Autre expert du domaine, Alessandro Corbelli offre en Giulio une basse bouffe, bien posée et étoffée dans sa tessiture grave. La sonorité est robuste (parfois même tonnante), à l'image de son autorité (et austérité) paternelle. L'émission fort vibrée tend à s'amplifier en parallèle avec la montée de l'intensité du chant, alors que son ambitus n'est pas excessivement large. Moyennement agile, son tempo reste parfois derrière celui d'orchestre, mais son expressivité musicale et un jeu d'acteur persuasif compensent le tout.

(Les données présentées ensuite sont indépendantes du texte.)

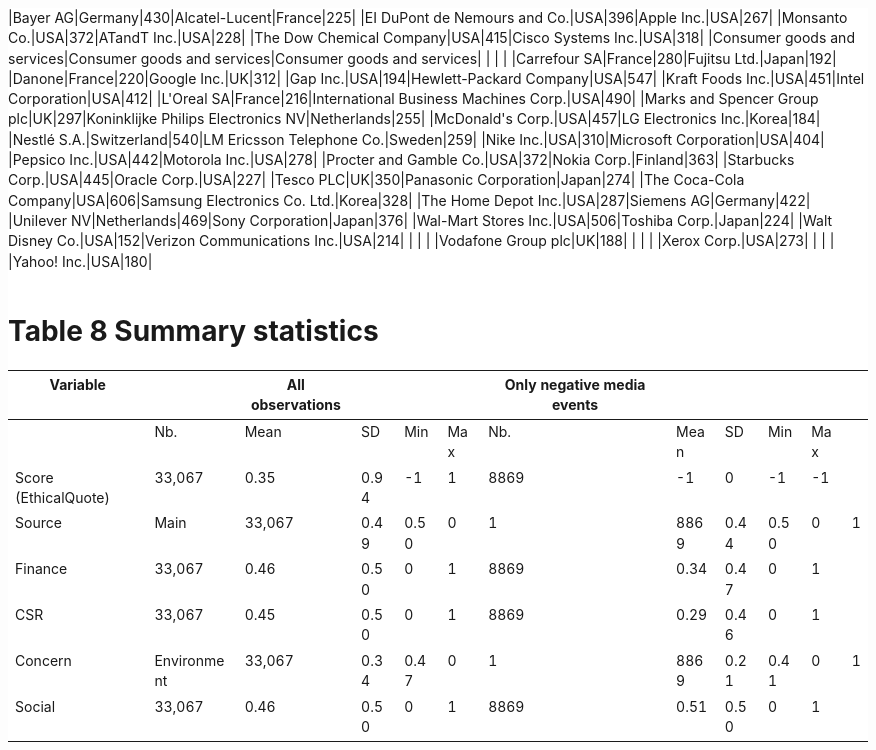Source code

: |Bayer AG|Germany|430|Alcatel-Lucent|France|225|
|EI DuPont de Nemours and Co.|USA|396|Apple Inc.|USA|267|
|Monsanto Co.|USA|372|ATandT Inc.|USA|228|
|The Dow Chemical Company|USA|415|Cisco Systems Inc.|USA|318|
|Consumer goods and services|Consumer goods and services|Consumer goods and services| | | |
|Carrefour SA|France|280|Fujitsu Ltd.|Japan|192|
|Danone|France|220|Google Inc.|UK|312|
|Gap Inc.|USA|194|Hewlett-Packard Company|USA|547|
|Kraft Foods Inc.|USA|451|Intel Corporation|USA|412|
|L'Oreal SA|France|216|International Business Machines Corp.|USA|490|
|Marks and Spencer Group plc|UK|297|Koninklijke Philips Electronics NV|Netherlands|255|
|McDonald's Corp.|USA|457|LG Electronics Inc.|Korea|184|
|Nestlé S.A.|Switzerland|540|LM Ericsson Telephone Co.|Sweden|259|
|Nike Inc.|USA|310|Microsoft Corporation|USA|404|
|Pepsico Inc.|USA|442|Motorola Inc.|USA|278|
|Procter and Gamble Co.|USA|372|Nokia Corp.|Finland|363|
|Starbucks Corp.|USA|445|Oracle Corp.|USA|227|
|Tesco PLC|UK|350|Panasonic Corporation|Japan|274|
|The Coca-Cola Company|USA|606|Samsung Electronics Co. Ltd.|Korea|328|
|The Home Depot Inc.|USA|287|Siemens AG|Germany|422|
|Unilever NV|Netherlands|469|Sony Corporation|Japan|376|
|Wal-Mart Stores Inc.|USA|506|Toshiba Corp.|Japan|224|
|Walt Disney Co.|USA|152|Verizon Communications Inc.|USA|214|
| | | |Vodafone Group plc|UK|188|
| | | |Xerox Corp.|USA|273|
| | | |Yahoo! Inc.|USA|180|

# Table 8 Summary statistics

|Variable| |All observations| | | |Only negative media events| | | | | |
|---|---|---|---|---|---|---|---|---|---|---|---|
| |Nb.|Mean|SD|Min|Max|Nb.|Mean|SD|Min|Max| |
|Score (EthicalQuote)|33,067|0.35|0.94|-1|1|8869|-1|0|-1|-1| |
|Source|Main|33,067|0.49|0.50|0|1|8869|0.44|0.50|0|1|
|Finance|33,067|0.46|0.50|0|1|8869|0.34|0.47|0|1| |
|CSR|33,067|0.45|0.50|0|1|8869|0.29|0.46|0|1| |
|Concern|Environment|33,067|0.34|0.47|0|1|8869|0.21|0.41|0|1|
|Social|33,067|0.46|0.50|0|1|8869|0.51|0.50|0|1| |
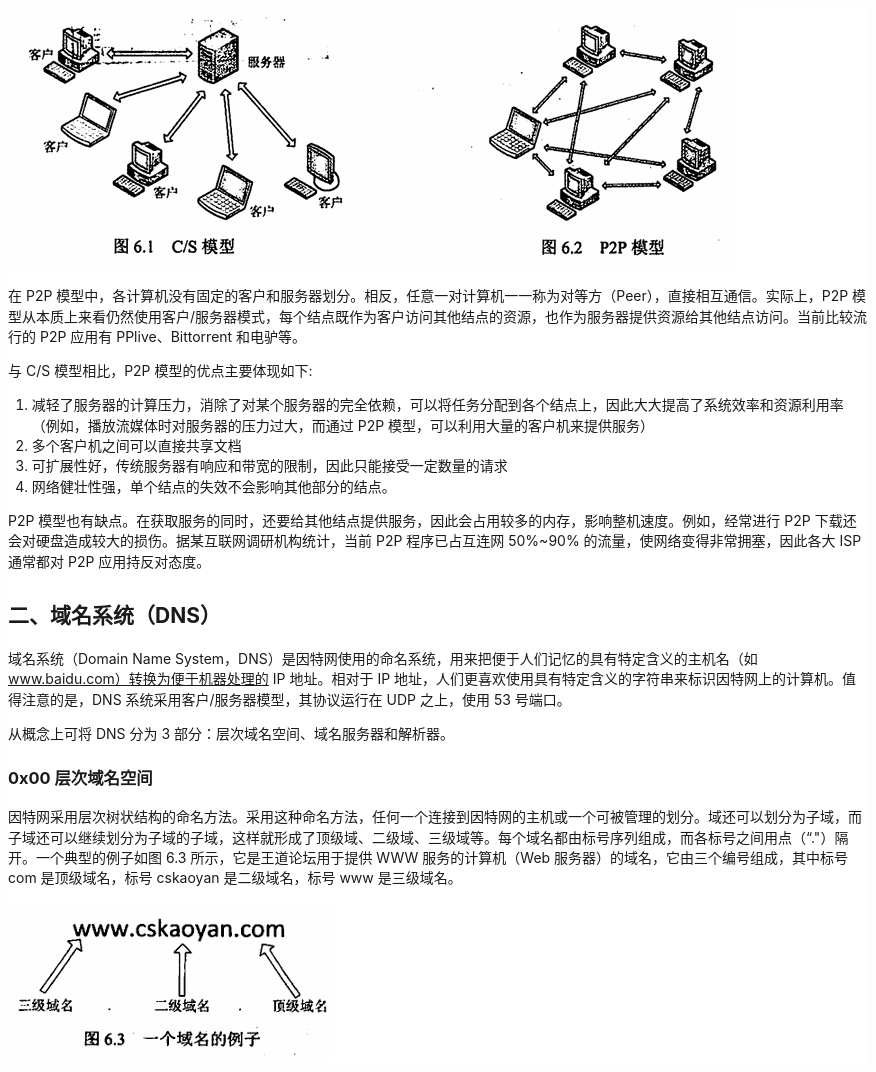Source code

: ![1](.\image\408_network\6--1.png)

在 P2P 模型中，各计算机没有固定的客户和服务器划分。相反，任意一对计算机一一称为对等方（Peer），直接相互通信。实际上，P2P 模型从本质上来看仍然使用客户/服务器模式，每个结点既作为客户访问其他结点的资源，也作为服务器提供资源给其他结点访问。当前比较流行的 P2P 应用有 PPlive、Bittorrent 和电驴等。

与 C/S 模型相比，P2P 模型的优点主要体现如下:

1. 减轻了服务器的计算压力，消除了对某个服务器的完全依赖，可以将任务分配到各个结点上，因此大大提高了系统效率和资源利用率（例如，播放流媒体时对服务器的压力过大，而通过 P2P 模型，可以利用大量的客户机来提供服务）
2. 多个客户机之间可以直接共享文档
3. 可扩展性好，传统服务器有响应和带宽的限制，因此只能接受一定数量的请求
4. 网络健壮性强，单个结点的失效不会影响其他部分的结点。

P2P 模型也有缺点。在获取服务的同时，还要给其他结点提供服务，因此会占用较多的内存，影响整机速度。例如，经常进行 P2P 下载还会对硬盘造成较大的损伤。据某互联网调研机构统计，当前 P2P 程序已占互连网 50%~90% 的流量，使网络变得非常拥塞，因此各大 ISP 通常都对 P2P 应用持反对态度。



## 二、域名系统（DNS）

域名系统（Domain Name System，DNS）是因特网使用的命名系统，用来把便于人们记忆的具有特定含义的主机名（如 www.baidu.com）转换为便于机器处理的 IP 地址。相对于 IP 地址，人们更喜欢使用具有特定含义的字符串来标识因特网上的计算机。值得注意的是，DNS 系统采用客户/服务器模型，其协议运行在 UDP 之上，使用 53 号端口。

从概念上可将 DNS 分为 3 部分：层次域名空间、域名服务器和解析器。

### 0x00 层次域名空间

因特网采用层次树状结构的命名方法。采用这种命名方法，任何一个连接到因特网的主机或一个可被管理的划分。域还可以划分为子域，而子域还可以继续划分为子域的子域，这样就形成了顶级域、二级域、三级域等。每个域名都由标号序列组成，而各标号之间用点（“."）隔开。一个典型的例子如图 6.3 所示，它是王道论坛用于提供 WWW 服务的计算机（Web 服务器）的域名，它由三个编号组成，其中标号 com 是顶级域名，标号 cskaoyan 是二级域名，标号 www 是三级域名。

![3](.\image\408_network\6--3.png)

Francesco Lucii chante Enrico, jeune amoureux qui exprime ses sentiments à travers un timbre chaleureux et lyrique. Sa ligne est stable et puissante, même dans les cimes qu'il entonne avec finesse. La vitesse et la souplesse sont au rendez-vous, tout comme la rondeur dans le phrasé. Sa partenaire en Gilda, Marilena Ruta déploie ses notes de colorature avec aisance et légèreté. Les vocalises sont rendues avec facilité et entrain, mais la première partie de sa soirée est pavée du stress qui entrave la justesse et la synchronisation avec la fosse (le mouvement sur scène ne lui simplifiant pas la tâche). Elle assure néanmoins les récitatifs et la tendresse des airs.
Lorenzo Martelli est le marquis Pippetto, jeune geek et amoureux de Leonarda. Son apparence grotesque est renforcée par un chant cocasse, avec son ténor charnu et malléable qu'il emploie avec justesse dans l'intonation et la prononciation. Caterina Dellaere joue Leonarda avec de l'esprit bouffon, mais son timbre clair et vibré manque de rondeur et de force. Le Simone de Lorenzo Liberali est un baryton aux couleurs sombres et d'une émission tremblante qui, à la fois, sert et dessert ses efforts.
Le chef Vincenzo Milletarì est au pupitre de l'orchestre du festival dont l'instrumentation légère et lumineuse repose principalement sur les cordes. Ces dernières assurent une sonorité homogène et pleine d'énergie, dépourvue de lourdeur, renforcée par les vents dans le second plan. Un solo de cor dans la première partie est particulièrement remarqué. Le Chœur masculin du Donizetti Opera affirme le même sens de cohésion et de précision que leurs collègues dans la fosse.
Le spectacle s'achève en l'an 2046 et sur un discours féministe de Gilda ("Nous sommes nées pour commander"), avant d'être couronné par les acclamations du public envers toute l'équipe artistique, notamment à l'adresse de la vedette locale Alex Esposito.